I remember several years back hosting applications like OddCast on a Website and having computer-generated avatars greet visitors was a cool thing to do. The avatars seemed to follow mouse movements with their fake eyeballs!
For a time, as reported in this Radio Television Digital News Association blog, it seemed revolutionary that avatars could read news stories aloud. But that was mainly presentation stuff, the news stories were, and are still, human curated.
Well, the human part, curation, might come to an end, sooner than we think.
Kris Hammond, one of the founders and CTO of Narrative Science, a company working on technologies to generate narratives from data, thinks in 15 years, 90 percent of the news stories will be computer generated, as he discusses here. There will still be room for human curation, but many of the stories will be almost entirely “automated”:
A computer can write highly localized crime reports, personalized stock portfolio reporting, high school and youth sports stories at scale to provide coverage that was previously impossible and could never be possible in a world of purely human generated content.
I doubt we are anywhere near generating narrative stories from unstructured data. Yet, news story automation already may be here. In early December 2011, a computer-generated news portal called The Wall launched, analyzing and displaying real-time local Twitter trends while automatically clustering the information into news topics.
On closer examination, I found each clustered news story ends up linking to one or more actual newspaper stories written by a human reporter. So, while perhaps human bias is not eliminated, the selection of stories appears to be automatic.
Fast Company writes about something similar to topic clustering being used on Shakespeare’s First Folio through DocuScope, word analysis software developed at Carnegie Mellon University.

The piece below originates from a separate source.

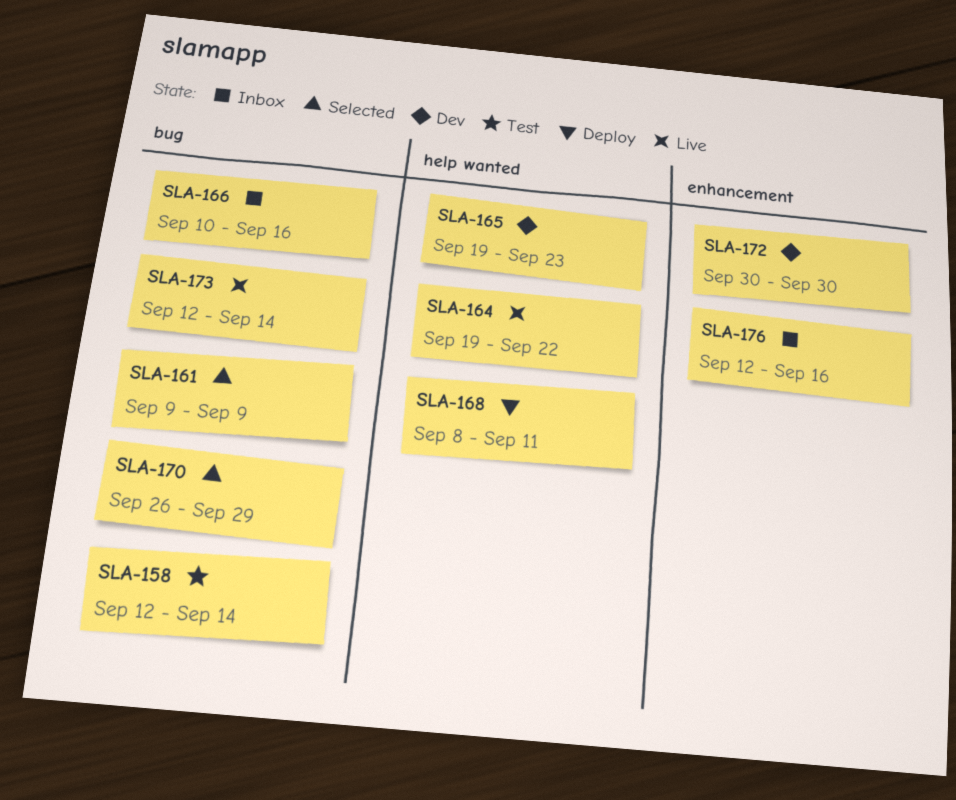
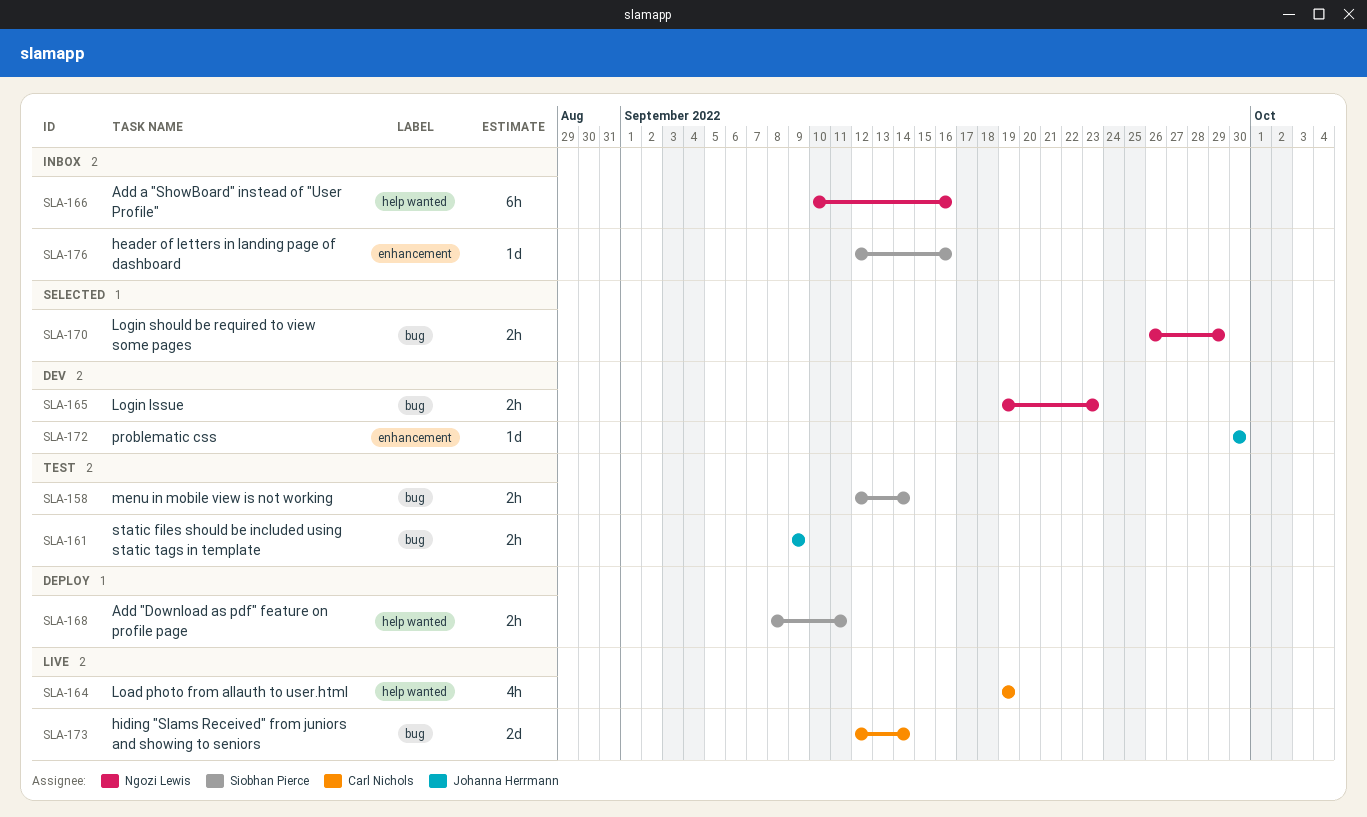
SLA-161, status: Selected -> Test
SLA-164, due: Sep 22 -> Sep 19
SLA-165, label: help wanted -> bug
SLA-166, label: bug -> help wanted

The Fast Company piece points out a surprising discovery made using DocuScope. Othello -- despite labeled a tragedy -- turns out to be a comedy. Shakespeare apparently used comedic stylistic cues to intensify the play's tragic aspects. Turns out that Shakespeare’s vocabulary and syntax varied wildly between his comedies, historical plays, and tragedies. In fact, according to a DocuScope insight, the funniest thing Shakespeare wrote was a portion of The Merry Wives of Windsor, while a passage from Richard II was the most serious.
Then again, in our age of “big data,” we can now visualize how our literary expressions differ and evolve over time. Take the Corpus of Contemporary American English, or COCA, comprising 425 million words of text from the past two decades, and compare it with equally large samples drawn from fiction, popular magazines, newspapers, academic texts, and transcripts of spoken English. The New York Times recently wrote how the COCA program detected patterns a human would never have found, such as which past-tense verbs show up more frequently in fiction compared with those showing up in academic prose.
And again, the same technology that analyzes unstructured data and turns it into computer-generated insights also can predict what may happen in the future, in the case of the Recorded Future platform, which is partially funded by the CIA and Google. I was a recent guest of the Recorded Future Webinar on the Future of the World Economy and Alternative Energy in 2012.
Recorded Future view
The Recorded Future looks at 100,000 Web pages an hour, scanning across 50,000 sources -- from Securities and Exchange Commission filings to Twitter comments. As discussed in this New York Times blog, it looks for statements about the future, like notices of an annual meeting or predictions about when a product might be released, and past developments, and then creates a “temporal index” that suggests momentum trends and unusually strong relationships between key players in a timeline in order to generate unusual insights.
The Recorded Future is not alone in generating insights. Companies such as Palantir Technologies attempt to visualize the world’s governmental and financial information, as well. Read this blog, for example, detailing Palantir's analysis of the recent turmoil in the Sudan. It performed the relational, temporal, statistical, geospatial, and social network analysis on more than a dozen open sources of intelligence data to gain a deeper understanding and insights around conflict, and how it might be resolved.
Yet another platform, Quid, aims to discover new opportunities through a “white space” analysis. The software will let you find “standout companies” within a sector and a sea of largely unstructured data, the company says.
The world is rapidly changing, that much is certain, and our ability to generate insights is about to take quantum leaps. Are you in?